■ HOW TO COMPLETE THIS TASK
Where a picture appears in the lines below, please omit it and copy every other part exactly.

■ DATA PROVIDED
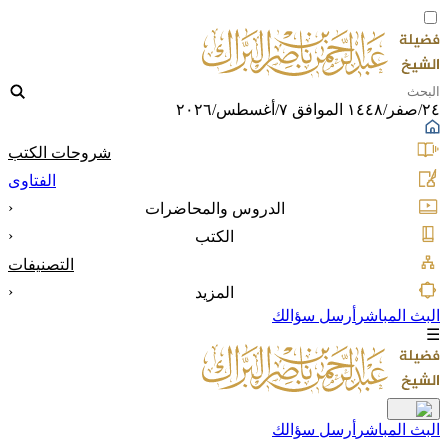
٢٤/صفر/١٤٤٨ الموافق ٧/أغسطس/٢٠٢٦
شروحات الكتب
الفتاوى
‹
الدروس والمحاضرات
‹
الكتب
التصنيفات
‹
المزيد
البث المباشر
أرسل سؤالك
☰
البث المباشر
أرسل سؤالك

■ WORKED SOLUTION
٢٤/صفر/١٤٤٨ الموافق ٧/أغسطس/٢٠٢٦
شروحات الكتب
الفتاوى
‹
الدروس والمحاضرات
‹
الكتب
التصنيفات
‹
المزيد
البث المباشر
أرسل سؤالك
☰
البث المباشر
أرسل سؤالك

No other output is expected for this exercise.